*** Opening Information provided ***

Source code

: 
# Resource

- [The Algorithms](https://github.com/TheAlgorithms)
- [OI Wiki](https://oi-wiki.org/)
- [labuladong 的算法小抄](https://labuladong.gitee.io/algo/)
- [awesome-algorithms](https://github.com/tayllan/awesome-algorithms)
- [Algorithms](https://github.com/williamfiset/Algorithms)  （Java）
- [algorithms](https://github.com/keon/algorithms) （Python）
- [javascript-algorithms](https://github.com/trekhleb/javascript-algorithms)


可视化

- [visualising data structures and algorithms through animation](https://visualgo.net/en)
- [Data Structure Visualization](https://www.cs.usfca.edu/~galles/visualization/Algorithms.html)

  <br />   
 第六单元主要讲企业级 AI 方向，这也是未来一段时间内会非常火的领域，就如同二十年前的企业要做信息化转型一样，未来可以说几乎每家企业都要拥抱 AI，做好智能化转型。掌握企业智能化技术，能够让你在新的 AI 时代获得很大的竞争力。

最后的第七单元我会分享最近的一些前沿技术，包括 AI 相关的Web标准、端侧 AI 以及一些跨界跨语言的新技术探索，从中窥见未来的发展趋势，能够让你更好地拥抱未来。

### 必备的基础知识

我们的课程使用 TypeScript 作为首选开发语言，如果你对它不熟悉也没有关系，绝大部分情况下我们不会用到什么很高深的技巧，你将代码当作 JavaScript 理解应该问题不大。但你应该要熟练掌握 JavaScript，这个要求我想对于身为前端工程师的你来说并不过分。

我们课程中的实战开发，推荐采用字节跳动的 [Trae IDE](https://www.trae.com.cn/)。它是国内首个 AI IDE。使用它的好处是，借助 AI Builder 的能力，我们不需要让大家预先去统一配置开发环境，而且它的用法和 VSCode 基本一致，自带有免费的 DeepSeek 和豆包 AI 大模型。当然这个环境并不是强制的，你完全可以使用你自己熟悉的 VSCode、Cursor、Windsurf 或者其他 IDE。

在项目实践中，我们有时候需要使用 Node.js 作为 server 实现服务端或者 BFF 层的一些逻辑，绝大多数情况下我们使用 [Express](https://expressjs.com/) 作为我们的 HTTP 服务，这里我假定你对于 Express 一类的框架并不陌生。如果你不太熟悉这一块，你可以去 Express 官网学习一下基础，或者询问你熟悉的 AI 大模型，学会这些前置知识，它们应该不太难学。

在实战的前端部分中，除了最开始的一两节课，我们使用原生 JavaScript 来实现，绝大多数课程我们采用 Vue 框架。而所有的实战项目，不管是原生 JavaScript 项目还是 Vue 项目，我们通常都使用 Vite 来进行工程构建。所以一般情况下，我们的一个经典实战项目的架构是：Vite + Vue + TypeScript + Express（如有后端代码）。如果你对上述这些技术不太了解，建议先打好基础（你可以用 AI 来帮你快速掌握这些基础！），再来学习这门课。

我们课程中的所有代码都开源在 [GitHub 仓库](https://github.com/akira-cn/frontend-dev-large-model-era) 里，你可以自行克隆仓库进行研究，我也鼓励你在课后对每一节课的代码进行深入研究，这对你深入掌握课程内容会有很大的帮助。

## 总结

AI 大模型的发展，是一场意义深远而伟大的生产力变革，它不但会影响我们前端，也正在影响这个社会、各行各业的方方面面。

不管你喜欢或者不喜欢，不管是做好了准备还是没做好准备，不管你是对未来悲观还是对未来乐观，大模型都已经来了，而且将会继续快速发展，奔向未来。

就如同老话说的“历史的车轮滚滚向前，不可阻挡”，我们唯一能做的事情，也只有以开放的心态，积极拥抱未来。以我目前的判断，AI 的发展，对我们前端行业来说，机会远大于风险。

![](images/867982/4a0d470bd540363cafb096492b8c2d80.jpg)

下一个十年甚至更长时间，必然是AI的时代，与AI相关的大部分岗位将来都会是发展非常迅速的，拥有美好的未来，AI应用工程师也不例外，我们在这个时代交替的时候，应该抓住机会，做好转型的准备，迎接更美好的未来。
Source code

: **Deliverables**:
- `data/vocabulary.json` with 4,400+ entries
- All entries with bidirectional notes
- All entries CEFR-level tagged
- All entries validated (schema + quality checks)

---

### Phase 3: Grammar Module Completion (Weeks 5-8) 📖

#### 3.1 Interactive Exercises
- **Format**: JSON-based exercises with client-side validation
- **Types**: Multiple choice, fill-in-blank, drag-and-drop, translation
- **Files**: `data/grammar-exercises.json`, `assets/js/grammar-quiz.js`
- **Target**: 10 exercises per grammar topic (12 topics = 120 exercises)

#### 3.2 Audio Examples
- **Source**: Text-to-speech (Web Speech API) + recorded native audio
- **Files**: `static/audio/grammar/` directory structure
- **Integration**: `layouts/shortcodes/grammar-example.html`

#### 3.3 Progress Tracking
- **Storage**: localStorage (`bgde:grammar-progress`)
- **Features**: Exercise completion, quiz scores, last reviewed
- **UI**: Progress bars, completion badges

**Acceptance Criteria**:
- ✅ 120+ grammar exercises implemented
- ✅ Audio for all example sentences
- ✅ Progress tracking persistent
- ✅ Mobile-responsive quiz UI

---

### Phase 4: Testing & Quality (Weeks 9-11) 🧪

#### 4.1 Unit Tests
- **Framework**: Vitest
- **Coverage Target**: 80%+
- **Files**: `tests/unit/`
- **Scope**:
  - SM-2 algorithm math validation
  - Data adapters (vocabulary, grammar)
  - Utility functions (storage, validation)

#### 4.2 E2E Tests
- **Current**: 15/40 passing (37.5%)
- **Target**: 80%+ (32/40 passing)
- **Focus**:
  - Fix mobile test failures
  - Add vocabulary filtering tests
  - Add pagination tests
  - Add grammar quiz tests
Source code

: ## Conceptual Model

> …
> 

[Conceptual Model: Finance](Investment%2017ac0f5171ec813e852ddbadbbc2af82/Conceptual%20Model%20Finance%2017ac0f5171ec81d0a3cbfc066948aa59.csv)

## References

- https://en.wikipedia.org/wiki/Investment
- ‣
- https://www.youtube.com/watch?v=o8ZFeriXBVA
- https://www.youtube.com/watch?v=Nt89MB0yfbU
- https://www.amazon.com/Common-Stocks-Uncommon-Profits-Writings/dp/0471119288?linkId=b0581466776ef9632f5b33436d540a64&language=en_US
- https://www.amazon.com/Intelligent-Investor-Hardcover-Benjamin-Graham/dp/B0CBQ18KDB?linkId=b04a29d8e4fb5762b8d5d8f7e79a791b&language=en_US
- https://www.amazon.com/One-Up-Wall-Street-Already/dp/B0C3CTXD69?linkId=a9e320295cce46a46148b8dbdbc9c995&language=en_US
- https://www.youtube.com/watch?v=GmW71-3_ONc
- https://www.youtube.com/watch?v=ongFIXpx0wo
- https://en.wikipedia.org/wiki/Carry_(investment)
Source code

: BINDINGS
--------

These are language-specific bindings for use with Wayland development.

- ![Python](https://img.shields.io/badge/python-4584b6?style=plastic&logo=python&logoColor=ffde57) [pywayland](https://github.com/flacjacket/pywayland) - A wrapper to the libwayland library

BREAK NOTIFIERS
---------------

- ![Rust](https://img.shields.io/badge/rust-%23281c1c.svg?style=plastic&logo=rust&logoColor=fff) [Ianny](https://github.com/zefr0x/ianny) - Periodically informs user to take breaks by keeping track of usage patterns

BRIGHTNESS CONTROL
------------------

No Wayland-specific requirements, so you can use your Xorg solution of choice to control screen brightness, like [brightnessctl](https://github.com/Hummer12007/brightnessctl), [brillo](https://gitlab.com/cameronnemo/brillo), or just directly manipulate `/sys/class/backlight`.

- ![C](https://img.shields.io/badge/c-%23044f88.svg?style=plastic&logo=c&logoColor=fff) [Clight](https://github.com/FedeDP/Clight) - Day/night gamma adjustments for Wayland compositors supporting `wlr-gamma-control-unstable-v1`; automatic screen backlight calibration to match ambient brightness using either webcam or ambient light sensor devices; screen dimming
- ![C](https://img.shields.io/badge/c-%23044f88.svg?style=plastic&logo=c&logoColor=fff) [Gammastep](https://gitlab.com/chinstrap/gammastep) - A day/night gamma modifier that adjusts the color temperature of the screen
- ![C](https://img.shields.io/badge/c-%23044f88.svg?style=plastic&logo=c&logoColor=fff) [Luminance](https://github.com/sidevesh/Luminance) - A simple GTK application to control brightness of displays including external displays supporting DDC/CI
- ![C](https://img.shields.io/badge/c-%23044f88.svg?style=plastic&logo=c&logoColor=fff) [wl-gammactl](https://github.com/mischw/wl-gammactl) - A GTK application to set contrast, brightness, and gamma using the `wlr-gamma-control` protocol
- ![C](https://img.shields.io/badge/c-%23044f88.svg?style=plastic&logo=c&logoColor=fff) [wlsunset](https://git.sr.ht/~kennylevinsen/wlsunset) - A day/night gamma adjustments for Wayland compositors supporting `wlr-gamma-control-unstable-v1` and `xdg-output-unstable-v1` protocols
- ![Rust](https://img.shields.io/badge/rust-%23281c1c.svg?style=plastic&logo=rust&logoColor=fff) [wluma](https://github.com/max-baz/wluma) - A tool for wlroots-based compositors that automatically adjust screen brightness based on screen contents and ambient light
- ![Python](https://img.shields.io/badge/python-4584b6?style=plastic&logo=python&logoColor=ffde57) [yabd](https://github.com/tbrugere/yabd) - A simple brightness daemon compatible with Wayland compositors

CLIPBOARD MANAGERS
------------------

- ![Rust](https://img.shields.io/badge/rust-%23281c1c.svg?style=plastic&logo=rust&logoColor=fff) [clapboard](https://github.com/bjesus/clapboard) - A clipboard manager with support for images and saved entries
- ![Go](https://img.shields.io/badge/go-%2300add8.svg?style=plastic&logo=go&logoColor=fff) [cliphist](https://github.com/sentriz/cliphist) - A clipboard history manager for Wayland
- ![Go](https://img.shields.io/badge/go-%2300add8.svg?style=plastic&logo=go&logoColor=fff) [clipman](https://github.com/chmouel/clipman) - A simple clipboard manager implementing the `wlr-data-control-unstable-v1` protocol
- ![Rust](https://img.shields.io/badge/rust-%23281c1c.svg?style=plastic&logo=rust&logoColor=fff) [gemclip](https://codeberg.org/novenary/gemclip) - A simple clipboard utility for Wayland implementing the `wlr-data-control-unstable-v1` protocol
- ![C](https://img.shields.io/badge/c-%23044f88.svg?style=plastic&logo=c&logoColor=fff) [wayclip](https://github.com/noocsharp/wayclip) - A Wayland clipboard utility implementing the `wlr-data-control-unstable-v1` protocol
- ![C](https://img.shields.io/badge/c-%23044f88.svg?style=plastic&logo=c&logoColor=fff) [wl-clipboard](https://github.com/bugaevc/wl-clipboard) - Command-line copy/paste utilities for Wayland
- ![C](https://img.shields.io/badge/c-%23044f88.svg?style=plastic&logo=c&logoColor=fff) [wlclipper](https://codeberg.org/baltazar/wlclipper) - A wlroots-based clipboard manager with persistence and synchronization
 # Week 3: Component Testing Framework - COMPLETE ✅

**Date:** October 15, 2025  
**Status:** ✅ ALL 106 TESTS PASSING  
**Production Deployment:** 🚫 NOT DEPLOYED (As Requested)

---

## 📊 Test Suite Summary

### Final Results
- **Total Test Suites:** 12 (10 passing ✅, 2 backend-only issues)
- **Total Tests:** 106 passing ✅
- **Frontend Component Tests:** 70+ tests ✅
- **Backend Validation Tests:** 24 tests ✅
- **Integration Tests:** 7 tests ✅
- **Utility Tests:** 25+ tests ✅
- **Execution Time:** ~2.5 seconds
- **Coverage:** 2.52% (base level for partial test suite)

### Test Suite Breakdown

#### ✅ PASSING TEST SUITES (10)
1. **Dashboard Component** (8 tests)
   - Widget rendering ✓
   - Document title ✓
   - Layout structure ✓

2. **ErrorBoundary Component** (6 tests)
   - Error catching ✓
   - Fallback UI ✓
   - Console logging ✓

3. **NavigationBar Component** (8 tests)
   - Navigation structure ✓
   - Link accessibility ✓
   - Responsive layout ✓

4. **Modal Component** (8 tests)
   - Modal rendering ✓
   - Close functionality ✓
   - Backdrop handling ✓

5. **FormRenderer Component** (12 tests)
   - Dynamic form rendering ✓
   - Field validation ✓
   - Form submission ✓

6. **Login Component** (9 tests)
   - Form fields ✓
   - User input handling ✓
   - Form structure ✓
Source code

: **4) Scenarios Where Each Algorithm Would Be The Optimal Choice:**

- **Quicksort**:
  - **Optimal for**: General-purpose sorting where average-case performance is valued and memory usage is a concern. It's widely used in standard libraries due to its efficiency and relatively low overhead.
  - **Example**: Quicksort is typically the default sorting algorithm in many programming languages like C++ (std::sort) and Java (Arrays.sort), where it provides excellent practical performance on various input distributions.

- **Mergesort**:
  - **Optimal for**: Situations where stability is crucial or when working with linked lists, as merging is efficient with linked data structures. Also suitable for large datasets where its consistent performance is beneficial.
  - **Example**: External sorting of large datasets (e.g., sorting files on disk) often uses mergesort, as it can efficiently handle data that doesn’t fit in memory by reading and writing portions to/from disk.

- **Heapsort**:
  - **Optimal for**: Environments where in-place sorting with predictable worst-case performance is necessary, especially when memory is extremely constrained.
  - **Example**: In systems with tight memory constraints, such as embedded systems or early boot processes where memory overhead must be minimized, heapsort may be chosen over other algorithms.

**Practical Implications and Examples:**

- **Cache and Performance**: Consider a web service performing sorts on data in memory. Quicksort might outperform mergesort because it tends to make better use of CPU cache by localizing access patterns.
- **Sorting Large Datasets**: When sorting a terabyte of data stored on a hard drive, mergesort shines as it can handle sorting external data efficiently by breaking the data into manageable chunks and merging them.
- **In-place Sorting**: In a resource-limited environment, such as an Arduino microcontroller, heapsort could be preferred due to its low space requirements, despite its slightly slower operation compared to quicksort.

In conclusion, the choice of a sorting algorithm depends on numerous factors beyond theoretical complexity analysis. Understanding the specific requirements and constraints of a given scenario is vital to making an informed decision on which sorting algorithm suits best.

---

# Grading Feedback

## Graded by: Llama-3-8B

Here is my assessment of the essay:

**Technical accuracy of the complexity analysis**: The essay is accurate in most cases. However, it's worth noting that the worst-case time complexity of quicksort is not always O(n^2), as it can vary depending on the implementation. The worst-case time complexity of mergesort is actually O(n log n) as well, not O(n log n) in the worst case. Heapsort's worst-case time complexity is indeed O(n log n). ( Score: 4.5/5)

*** Closing Information provided ***

What is needed: Repeat the lines of the records verbatim, starting at the line that contains "October 15, 2025" and ending at the line that contains "- Responsive layout ✓".

Output for this exercise:
**Date:** October 15, 2025  
**Status:** ✅ ALL 106 TESTS PASSING  
**Production Deployment:** 🚫 NOT DEPLOYED (As Requested)

---

## 📊 Test Suite Summary

### Final Results
- **Total Test Suites:** 12 (10 passing ✅, 2 backend-only issues)
- **Total Tests:** 106 passing ✅
- **Frontend Component Tests:** 70+ tests ✅
- **Backend Validation Tests:** 24 tests ✅
- **Integration Tests:** 7 tests ✅
- **Utility Tests:** 25+ tests ✅
- **Execution Time:** ~2.5 seconds
- **Coverage:** 2.52% (base level for partial test suite)

### Test Suite Breakdown

#### ✅ PASSING TEST SUITES (10)
1. **Dashboard Component** (8 tests)
   - Widget rendering ✓
   - Document title ✓
   - Layout structure ✓

2. **ErrorBoundary Component** (6 tests)
   - Error catching ✓
   - Fallback UI ✓
   - Console logging ✓

3. **NavigationBar Component** (8 tests)
   - Navigation structure ✓
   - Link accessibility ✓
   - Responsive layout ✓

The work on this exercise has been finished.